(DATASET RECORDS Opens)
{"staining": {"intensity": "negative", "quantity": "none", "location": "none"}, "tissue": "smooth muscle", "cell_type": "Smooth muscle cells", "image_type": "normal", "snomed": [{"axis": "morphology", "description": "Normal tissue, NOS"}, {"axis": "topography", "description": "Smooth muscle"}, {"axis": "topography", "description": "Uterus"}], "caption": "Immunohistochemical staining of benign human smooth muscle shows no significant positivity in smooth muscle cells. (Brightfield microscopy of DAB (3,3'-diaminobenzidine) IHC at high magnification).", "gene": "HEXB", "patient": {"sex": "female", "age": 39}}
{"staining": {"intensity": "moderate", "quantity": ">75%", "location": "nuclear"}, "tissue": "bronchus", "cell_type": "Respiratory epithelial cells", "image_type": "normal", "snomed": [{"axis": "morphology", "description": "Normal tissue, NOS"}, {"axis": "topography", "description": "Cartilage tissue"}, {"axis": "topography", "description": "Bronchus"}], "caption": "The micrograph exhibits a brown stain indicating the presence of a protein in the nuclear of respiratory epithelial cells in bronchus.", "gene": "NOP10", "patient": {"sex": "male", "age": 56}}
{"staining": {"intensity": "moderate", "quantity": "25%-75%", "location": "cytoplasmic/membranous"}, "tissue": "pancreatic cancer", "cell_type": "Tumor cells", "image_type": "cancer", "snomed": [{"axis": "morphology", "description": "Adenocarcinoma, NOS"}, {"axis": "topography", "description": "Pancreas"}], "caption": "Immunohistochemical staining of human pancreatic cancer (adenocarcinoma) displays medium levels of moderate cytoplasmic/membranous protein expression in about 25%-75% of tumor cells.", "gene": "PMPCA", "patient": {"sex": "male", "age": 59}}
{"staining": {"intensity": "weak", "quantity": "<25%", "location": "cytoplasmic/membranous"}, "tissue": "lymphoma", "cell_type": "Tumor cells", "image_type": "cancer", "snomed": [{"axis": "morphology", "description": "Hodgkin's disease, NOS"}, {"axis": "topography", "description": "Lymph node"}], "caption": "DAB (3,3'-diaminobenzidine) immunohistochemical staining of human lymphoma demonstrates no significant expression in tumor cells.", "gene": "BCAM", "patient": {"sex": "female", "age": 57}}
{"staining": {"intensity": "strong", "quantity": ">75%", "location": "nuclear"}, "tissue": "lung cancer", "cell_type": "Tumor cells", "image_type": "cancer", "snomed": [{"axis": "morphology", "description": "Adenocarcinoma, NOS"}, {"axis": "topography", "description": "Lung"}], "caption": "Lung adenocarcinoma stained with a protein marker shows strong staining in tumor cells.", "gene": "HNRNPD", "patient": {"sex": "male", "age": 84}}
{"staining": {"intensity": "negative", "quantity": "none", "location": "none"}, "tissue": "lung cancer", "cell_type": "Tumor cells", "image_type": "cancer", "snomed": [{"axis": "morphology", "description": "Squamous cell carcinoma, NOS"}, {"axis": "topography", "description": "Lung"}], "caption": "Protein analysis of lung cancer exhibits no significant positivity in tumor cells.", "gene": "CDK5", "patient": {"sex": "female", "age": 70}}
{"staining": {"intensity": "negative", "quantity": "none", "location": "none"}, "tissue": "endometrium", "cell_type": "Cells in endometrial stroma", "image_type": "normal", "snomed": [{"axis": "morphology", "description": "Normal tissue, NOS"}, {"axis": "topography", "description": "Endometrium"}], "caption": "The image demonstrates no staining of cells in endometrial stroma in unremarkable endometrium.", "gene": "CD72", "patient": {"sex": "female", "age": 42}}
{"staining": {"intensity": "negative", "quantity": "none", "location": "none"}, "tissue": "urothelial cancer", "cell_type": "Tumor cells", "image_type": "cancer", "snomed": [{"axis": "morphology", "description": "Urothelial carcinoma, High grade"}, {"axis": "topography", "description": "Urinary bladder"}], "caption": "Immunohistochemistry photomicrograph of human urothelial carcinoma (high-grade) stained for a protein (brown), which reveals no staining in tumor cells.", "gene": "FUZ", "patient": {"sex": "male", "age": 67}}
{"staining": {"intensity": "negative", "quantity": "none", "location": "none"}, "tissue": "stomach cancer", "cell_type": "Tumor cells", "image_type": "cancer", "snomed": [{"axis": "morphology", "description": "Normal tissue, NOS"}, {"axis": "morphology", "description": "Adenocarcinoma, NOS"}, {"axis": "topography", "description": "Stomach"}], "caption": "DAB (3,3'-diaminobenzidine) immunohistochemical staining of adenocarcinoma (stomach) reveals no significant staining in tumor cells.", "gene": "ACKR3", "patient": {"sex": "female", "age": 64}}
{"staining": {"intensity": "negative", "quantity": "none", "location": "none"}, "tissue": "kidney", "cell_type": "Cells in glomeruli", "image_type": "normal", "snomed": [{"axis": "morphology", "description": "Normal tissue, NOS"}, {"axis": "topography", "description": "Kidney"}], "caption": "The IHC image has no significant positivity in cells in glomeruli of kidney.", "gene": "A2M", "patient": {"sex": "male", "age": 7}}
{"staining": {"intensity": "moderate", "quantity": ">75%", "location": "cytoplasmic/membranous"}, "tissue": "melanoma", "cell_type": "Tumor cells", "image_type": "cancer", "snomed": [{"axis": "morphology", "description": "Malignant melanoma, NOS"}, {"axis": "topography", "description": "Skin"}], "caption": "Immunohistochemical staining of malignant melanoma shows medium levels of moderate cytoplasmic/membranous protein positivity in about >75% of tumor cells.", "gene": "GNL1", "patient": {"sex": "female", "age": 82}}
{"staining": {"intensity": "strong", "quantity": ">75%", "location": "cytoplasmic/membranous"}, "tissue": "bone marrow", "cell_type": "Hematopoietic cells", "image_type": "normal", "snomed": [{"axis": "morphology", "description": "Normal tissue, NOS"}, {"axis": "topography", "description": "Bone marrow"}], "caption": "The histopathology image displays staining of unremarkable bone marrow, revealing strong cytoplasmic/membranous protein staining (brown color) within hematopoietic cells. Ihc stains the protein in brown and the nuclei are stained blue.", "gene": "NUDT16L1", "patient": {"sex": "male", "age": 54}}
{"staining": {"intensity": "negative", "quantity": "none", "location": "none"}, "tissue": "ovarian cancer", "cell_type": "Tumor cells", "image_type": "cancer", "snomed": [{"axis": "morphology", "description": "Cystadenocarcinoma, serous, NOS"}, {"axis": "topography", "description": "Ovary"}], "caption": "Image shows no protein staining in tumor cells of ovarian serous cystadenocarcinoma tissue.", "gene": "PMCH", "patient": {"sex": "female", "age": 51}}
(DATASET RECORDS Closes)
WHAT YOU HAVE TO DO:
Output the complete data verbatim.

FINAL ANSWER:
{"staining": {"intensity": "negative", "quantity": "none", "location": "none"}, "tissue": "smooth muscle", "cell_type": "Smooth muscle cells", "image_type": "normal", "snomed": [{"axis": "morphology", "description": "Normal tissue, NOS"}, {"axis": "topography", "description": "Smooth muscle"}, {"axis": "topography", "description": "Uterus"}], "caption": "Immunohistochemical staining of benign human smooth muscle shows no significant positivity in smooth muscle cells. (Brightfield microscopy of DAB (3,3'-diaminobenzidine) IHC at high magnification).", "gene": "HEXB", "patient": {"sex": "female", "age": 39}}
{"staining": {"intensity": "moderate", "quantity": ">75%", "location": "nuclear"}, "tissue": "bronchus", "cell_type": "Respiratory epithelial cells", "image_type": "normal", "snomed": [{"axis": "morphology", "description": "Normal tissue, NOS"}, {"axis": "topography", "description": "Cartilage tissue"}, {"axis": "topography", "description": "Bronchus"}], "caption": "The micrograph exhibits a brown stain indicating the presence of a protein in the nuclear of respiratory epithelial cells in bronchus.", "gene": "NOP10", "patient": {"sex": "male", "age": 56}}
{"staining": {"intensity": "moderate", "quantity": "25%-75%", "location": "cytoplasmic/membranous"}, "tissue": "pancreatic cancer", "cell_type": "Tumor cells", "image_type": "cancer", "snomed": [{"axis": "morphology", "description": "Adenocarcinoma, NOS"}, {"axis": "topography", "description": "Pancreas"}], "caption": "Immunohistochemical staining of human pancreatic cancer (adenocarcinoma) displays medium levels of moderate cytoplasmic/membranous protein expression in about 25%-75% of tumor cells.", "gene": "PMPCA", "patient": {"sex": "male", "age": 59}}
{"staining": {"intensity": "weak", "quantity": "<25%", "location": "cytoplasmic/membranous"}, "tissue": "lymphoma", "cell_type": "Tumor cells", "image_type": "cancer", "snomed": [{"axis": "morphology", "description": "Hodgkin's disease, NOS"}, {"axis": "topography", "description": "Lymph node"}], "caption": "DAB (3,3'-diaminobenzidine) immunohistochemical staining of human lymphoma demonstrates no significant expression in tumor cells.", "gene": "BCAM", "patient": {"sex": "female", "age": 57}}
{"staining": {"intensity": "strong", "quantity": ">75%", "location": "nuclear"}, "tissue": "lung cancer", "cell_type": "Tumor cells", "image_type": "cancer", "snomed": [{"axis": "morphology", "description": "Adenocarcinoma, NOS"}, {"axis": "topography", "description": "Lung"}], "caption": "Lung adenocarcinoma stained with a protein marker shows strong staining in tumor cells.", "gene": "HNRNPD", "patient": {"sex": "male", "age": 84}}
{"staining": {"intensity": "negative", "quantity": "none", "location": "none"}, "tissue": "lung cancer", "cell_type": "Tumor cells", "image_type": "cancer", "snomed": [{"axis": "morphology", "description": "Squamous cell carcinoma, NOS"}, {"axis": "topography", "description": "Lung"}], "caption": "Protein analysis of lung cancer exhibits no significant positivity in tumor cells.", "gene": "CDK5", "patient": {"sex": "female", "age": 70}}
{"staining": {"intensity": "negative", "quantity": "none", "location": "none"}, "tissue": "endometrium", "cell_type": "Cells in endometrial stroma", "image_type": "normal", "snomed": [{"axis": "morphology", "description": "Normal tissue, NOS"}, {"axis": "topography", "description": "Endometrium"}], "caption": "The image demonstrates no staining of cells in endometrial stroma in unremarkable endometrium.", "gene": "CD72", "patient": {"sex": "female", "age": 42}}
{"staining": {"intensity": "negative", "quantity": "none", "location": "none"}, "tissue": "urothelial cancer", "cell_type": "Tumor cells", "image_type": "cancer", "snomed": [{"axis": "morphology", "description": "Urothelial carcinoma, High grade"}, {"axis": "topography", "description": "Urinary bladder"}], "caption": "Immunohistochemistry photomicrograph of human urothelial carcinoma (high-grade) stained for a protein (brown), which reveals no staining in tumor cells.", "gene": "FUZ", "patient": {"sex": "male", "age": 67}}
{"staining": {"intensity": "negative", "quantity": "none", "location": "none"}, "tissue": "stomach cancer", "cell_type": "Tumor cells", "image_type": "cancer", "snomed": [{"axis": "morphology", "description": "Normal tissue, NOS"}, {"axis": "morphology", "description": "Adenocarcinoma, NOS"}, {"axis": "topography", "description": "Stomach"}], "caption": "DAB (3,3'-diaminobenzidine) immunohistochemical staining of adenocarcinoma (stomach) reveals no significant staining in tumor cells.", "gene": "ACKR3", "patient": {"sex": "female", "age": 64}}
{"staining": {"intensity": "negative", "quantity": "none", "location": "none"}, "tissue": "kidney", "cell_type": "Cells in glomeruli", "image_type": "normal", "snomed": [{"axis": "morphology", "description": "Normal tissue, NOS"}, {"axis": "topography", "description": "Kidney"}], "caption": "The IHC image has no significant positivity in cells in glomeruli of kidney.", "gene": "A2M", "patient": {"sex": "male", "age": 7}}
{"staining": {"intensity": "moderate", "quantity": ">75%", "location": "cytoplasmic/membranous"}, "tissue": "melanoma", "cell_type": "Tumor cells", "image_type": "cancer", "snomed": [{"axis": "morphology", "description": "Malignant melanoma, NOS"}, {"axis": "topography", "description": "Skin"}], "caption": "Immunohistochemical staining of malignant melanoma shows medium levels of moderate cytoplasmic/membranous protein positivity in about >75% of tumor cells.", "gene": "GNL1", "patient": {"sex": "female", "age": 82}}
{"staining": {"intensity": "strong", "quantity": ">75%", "location": "cytoplasmic/membranous"}, "tissue": "bone marrow", "cell_type": "Hematopoietic cells", "image_type": "normal", "snomed": [{"axis": "morphology", "description": "Normal tissue, NOS"}, {"axis": "topography", "description": "Bone marrow"}], "caption": "The histopathology image displays staining of unremarkable bone marrow, revealing strong cytoplasmic/membranous protein staining (brown color) within hematopoietic cells. Ihc stains the protein in brown and the nuclei are stained blue.", "gene": "NUDT16L1", "patient": {"sex": "male", "age": 54}}
{"staining": {"intensity": "negative", "quantity": "none", "location": "none"}, "tissue": "ovarian cancer", "cell_type": "Tumor cells", "image_type": "cancer", "snomed": [{"axis": "morphology", "description": "Cystadenocarcinoma, serous, NOS"}, {"axis": "topography", "description": "Ovary"}], "caption": "Image shows no protein staining in tumor cells of ovarian serous cystadenocarcinoma tissue.", "gene": "PMCH", "patient": {"sex": "female", "age": 51}}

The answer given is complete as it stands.